AIM: Arrange the lines below as a Markdown table with the columns "Row" and "Line," numbering each line and skipping any blank ones. Leave the pictures out of your answer.

(Extracted records)

━━━━━━━━━━━━━━━━━━━━

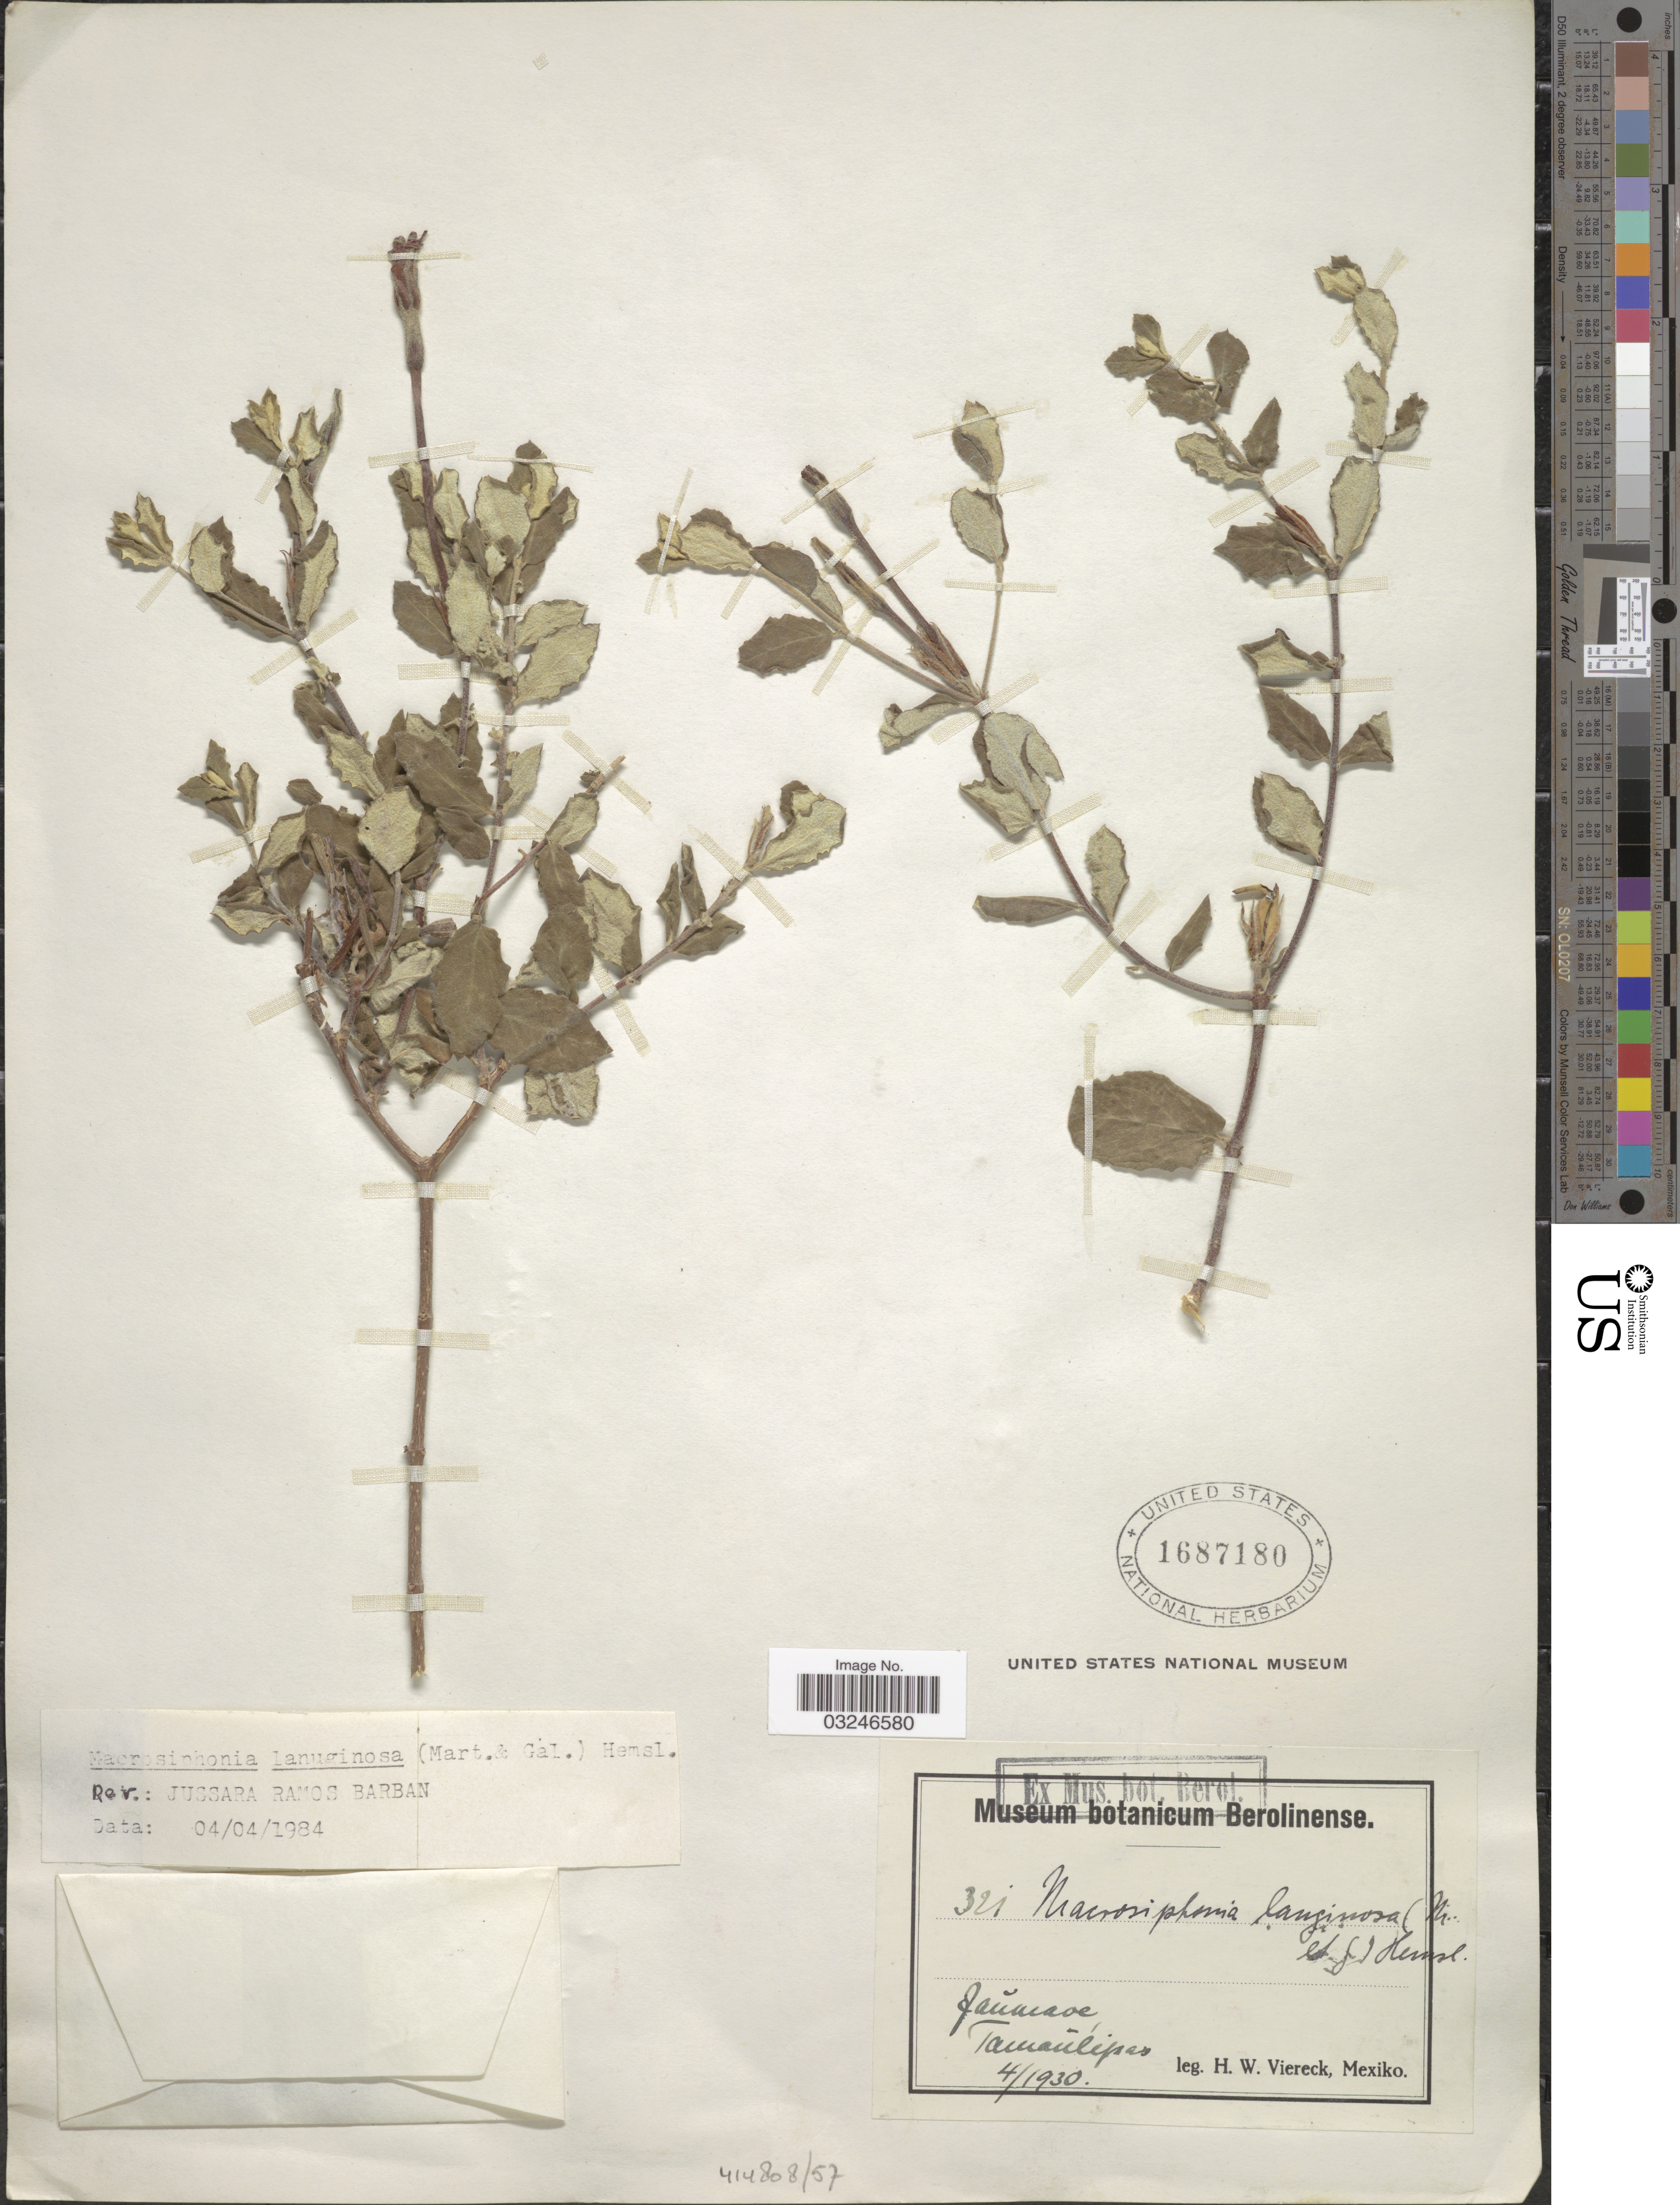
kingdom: Plantae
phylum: Tracheophyta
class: Magnoliopsida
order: Gentianales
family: Apocynaceae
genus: Macrosiphonia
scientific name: Macrosiphonia lanuginosa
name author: (M. Martens & Galeotti) Hemsl.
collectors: H. W. Viereck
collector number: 321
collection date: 1930-04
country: Mexico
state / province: Tamaulipas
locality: Jaumave. Tamaūlipas.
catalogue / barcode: US 1687180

━━━━━━━━━━━━━━━━━━━━

THE RESPONSE:
| Row | Line |
|---|---|
| 1 | kingdom: Plantae |
| 2 | phylum: Tracheophyta |
| 3 | class: Magnoliopsida |
| 4 | order: Gentianales |
| 5 | family: Apocynaceae |
| 6 | genus: Macrosiphonia |
| 7 | scientific name: Macrosiphonia lanuginosa |
| 8 | name author: (M. Martens & Galeotti) Hemsl. |
| 9 | collectors: H. W. Viereck |
| 10 | collector number: 321 |
| 11 | collection date: 1930-04 |
| 12 | country: Mexico |
| 13 | state / province: Tamaulipas |
| 14 | locality: Jaumave. Tamaūlipas. |
| 15 | catalogue / barcode: US 1687180 |